On a macro level its done a pretty good job of explaining CL prices. Economy is doing great prior to 2008 so lots of demand, oil prices are high. Great recession in 2008, demand drops and oil prices drop. Worldwide economy recovers over the next several years, demand recovers and prices go up following demand. Fracking becomes ubiquitous and produces a lot of extra oil, extra supply meets extra demand and prices stay relatively level, then as fracking continues to accelerate prices went down. The Saudis and Russians get in a tiff and dump a bunch of extra supply along with softening demand from a COVID based recession, prices go down even more. No surprises at all really from a macro supply and demand level. Certainly if you're trading it, there are surprises aplenty. But if you're talking multi-year secular trends, it responds to supply and demand pretty much exactly as one would expect from basic micro econ. Nothing there says that removing demand would result in higher oil prices over time, quite the opposite.
Not just the demand, but the supply. If in the near future Biden were to (ok, not kill fracking), but ban it (and I don't think he'd stop at just federal lands), the supply would drop a bit faster than one would expect, but demand would still be quite strong. Especially as the COVID is cleared and people start driving and flying more. And then there's that OPEC+ variable.
Yeah, I'm talking over the next decade. I think you're talking over the next year. To shift my conversation to the next year, I'd say there's very little fracking happening on federal land anyway. For example I know Marcellus Shale drilling is almost exclusively on private land (although I know also gas heavy vs oil).

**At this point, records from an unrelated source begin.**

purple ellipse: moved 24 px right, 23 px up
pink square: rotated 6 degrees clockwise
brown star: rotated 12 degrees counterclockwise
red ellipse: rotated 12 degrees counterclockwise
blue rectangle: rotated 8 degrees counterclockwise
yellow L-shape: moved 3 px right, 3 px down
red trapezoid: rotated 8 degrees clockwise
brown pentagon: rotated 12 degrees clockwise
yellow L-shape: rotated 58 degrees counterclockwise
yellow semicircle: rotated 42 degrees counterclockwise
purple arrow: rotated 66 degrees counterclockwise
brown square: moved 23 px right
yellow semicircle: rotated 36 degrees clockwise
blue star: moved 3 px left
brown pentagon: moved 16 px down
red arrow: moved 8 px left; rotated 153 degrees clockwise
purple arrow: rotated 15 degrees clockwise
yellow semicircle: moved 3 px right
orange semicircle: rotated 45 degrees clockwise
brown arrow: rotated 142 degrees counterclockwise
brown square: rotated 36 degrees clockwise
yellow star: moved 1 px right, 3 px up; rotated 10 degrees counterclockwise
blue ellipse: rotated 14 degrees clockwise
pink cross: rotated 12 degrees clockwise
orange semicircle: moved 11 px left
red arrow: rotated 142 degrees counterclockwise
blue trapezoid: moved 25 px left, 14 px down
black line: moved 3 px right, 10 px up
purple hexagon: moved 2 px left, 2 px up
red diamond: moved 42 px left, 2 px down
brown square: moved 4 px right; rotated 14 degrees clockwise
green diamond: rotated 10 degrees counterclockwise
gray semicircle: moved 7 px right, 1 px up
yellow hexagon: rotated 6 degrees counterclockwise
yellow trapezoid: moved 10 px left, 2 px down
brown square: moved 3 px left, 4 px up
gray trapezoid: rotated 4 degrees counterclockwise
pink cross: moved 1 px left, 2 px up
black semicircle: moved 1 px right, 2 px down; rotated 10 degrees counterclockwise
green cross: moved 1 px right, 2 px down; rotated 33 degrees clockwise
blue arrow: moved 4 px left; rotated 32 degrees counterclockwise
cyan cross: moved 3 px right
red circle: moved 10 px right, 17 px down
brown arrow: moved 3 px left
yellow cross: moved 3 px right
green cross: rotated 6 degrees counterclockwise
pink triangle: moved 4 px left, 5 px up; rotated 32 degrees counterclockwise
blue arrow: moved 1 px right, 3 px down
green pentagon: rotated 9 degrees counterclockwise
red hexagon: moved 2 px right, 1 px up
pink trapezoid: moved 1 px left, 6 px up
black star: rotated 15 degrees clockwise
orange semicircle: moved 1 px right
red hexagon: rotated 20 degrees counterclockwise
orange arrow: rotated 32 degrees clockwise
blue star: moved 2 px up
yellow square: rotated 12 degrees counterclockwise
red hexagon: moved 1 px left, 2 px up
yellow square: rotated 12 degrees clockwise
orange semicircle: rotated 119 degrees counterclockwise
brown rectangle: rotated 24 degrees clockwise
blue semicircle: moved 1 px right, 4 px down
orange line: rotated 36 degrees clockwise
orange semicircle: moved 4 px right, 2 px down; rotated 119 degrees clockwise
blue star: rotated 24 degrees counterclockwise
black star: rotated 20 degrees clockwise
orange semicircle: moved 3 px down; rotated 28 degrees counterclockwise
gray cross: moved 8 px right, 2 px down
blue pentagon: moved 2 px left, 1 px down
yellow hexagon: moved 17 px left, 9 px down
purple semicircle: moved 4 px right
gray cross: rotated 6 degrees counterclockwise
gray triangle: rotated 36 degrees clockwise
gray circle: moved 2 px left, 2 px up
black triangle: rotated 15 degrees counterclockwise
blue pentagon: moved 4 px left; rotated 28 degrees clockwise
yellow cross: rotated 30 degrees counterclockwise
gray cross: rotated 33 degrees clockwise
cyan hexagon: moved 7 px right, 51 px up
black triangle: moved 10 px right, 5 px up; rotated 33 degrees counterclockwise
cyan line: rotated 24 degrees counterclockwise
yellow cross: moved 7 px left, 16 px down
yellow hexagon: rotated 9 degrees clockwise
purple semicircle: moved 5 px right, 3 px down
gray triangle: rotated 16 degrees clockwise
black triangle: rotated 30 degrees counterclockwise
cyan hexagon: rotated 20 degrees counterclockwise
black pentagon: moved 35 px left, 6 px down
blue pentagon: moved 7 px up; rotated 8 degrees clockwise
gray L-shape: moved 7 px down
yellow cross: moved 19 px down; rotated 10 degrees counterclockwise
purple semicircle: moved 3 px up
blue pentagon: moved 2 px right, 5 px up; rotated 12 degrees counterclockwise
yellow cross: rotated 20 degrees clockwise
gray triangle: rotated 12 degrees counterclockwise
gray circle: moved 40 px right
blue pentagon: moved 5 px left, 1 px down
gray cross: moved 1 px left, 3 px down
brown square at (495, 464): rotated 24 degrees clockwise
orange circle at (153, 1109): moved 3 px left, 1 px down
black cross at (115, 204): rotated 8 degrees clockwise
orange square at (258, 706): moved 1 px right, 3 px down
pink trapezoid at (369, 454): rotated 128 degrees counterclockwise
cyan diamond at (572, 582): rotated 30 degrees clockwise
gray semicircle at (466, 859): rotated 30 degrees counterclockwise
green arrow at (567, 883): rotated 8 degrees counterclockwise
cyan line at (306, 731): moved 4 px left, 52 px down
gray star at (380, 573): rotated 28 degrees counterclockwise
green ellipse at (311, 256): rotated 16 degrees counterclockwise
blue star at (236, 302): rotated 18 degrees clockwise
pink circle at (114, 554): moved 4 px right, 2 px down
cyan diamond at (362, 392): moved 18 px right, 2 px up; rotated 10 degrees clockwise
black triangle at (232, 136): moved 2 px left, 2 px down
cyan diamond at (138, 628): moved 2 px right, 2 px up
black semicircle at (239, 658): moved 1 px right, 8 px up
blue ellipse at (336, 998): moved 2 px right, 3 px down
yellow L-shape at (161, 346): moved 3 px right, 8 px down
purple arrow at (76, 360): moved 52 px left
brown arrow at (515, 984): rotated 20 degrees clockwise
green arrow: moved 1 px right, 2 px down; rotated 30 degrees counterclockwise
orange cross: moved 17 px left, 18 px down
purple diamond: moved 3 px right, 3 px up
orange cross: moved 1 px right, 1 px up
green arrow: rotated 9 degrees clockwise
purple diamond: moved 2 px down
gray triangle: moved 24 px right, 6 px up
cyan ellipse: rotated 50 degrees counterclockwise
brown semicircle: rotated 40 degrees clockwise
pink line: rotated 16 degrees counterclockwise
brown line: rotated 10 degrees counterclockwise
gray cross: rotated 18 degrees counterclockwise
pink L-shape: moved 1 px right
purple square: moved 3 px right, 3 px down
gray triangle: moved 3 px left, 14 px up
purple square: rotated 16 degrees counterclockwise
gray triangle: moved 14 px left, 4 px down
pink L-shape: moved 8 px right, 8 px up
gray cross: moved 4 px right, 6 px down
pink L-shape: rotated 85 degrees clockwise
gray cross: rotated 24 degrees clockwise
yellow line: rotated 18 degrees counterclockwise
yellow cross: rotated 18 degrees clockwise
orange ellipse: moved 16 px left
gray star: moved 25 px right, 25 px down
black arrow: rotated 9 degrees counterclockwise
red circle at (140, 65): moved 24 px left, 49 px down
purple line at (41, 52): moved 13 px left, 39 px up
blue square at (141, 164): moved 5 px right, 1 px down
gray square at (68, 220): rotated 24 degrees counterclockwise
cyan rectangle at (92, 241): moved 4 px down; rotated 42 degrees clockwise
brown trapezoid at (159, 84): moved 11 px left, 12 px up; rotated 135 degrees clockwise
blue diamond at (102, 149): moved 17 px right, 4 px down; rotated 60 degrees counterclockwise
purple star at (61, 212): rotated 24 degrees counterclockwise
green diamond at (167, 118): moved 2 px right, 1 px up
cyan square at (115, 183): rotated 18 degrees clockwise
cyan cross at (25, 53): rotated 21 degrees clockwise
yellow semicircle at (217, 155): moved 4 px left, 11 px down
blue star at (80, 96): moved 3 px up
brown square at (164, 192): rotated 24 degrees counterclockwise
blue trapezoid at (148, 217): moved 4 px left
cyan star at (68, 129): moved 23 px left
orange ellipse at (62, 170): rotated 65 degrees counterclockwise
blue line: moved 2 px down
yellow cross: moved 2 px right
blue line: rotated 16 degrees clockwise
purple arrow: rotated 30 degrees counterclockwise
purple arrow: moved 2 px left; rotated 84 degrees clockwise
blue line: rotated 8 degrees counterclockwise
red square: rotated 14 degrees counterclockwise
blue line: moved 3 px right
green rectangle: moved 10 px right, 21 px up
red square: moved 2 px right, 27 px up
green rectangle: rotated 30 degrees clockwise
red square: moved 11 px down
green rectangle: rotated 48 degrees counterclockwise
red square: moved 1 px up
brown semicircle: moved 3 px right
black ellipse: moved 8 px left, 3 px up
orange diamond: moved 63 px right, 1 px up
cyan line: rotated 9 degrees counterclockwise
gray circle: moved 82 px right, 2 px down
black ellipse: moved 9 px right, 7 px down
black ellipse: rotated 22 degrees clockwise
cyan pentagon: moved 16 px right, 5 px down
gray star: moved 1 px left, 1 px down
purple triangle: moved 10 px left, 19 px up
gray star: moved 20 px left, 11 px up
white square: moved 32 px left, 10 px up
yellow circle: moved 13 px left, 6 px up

And there are thousands of fracking wells that are just dormant until prices go up, with probably millions more private acres that are in the same situation. OPEC is a wildcard we obviously can't predict, but their problem is that basically any Chuck with a truck and a couple of employees can start a fracking operation. The responsiveness of fracking supply to prices is incredibly high compared to the old days when you needed to drill deepwater wells or build massive pipelines in Alaska to open up supply. If there's any trading lesson to be learned there I think it's to short any spikes in price because that fracking supply will flow into meet those high prices in a heartbeat.
You must be kidding, right? Fracking is EXTREMELY bad and should be banned, period!! https://serc.carleton.edu/NAGTWorkshops/health/case_studies/hydrofracking_w.html
I don't need to click your linked article. I know what fracking is and is not, how bad or good it is. Do away with it, and yer back to 5 bux per gallon gasoline. Enjoy your SUV! Just remember where the power comes from, Boris.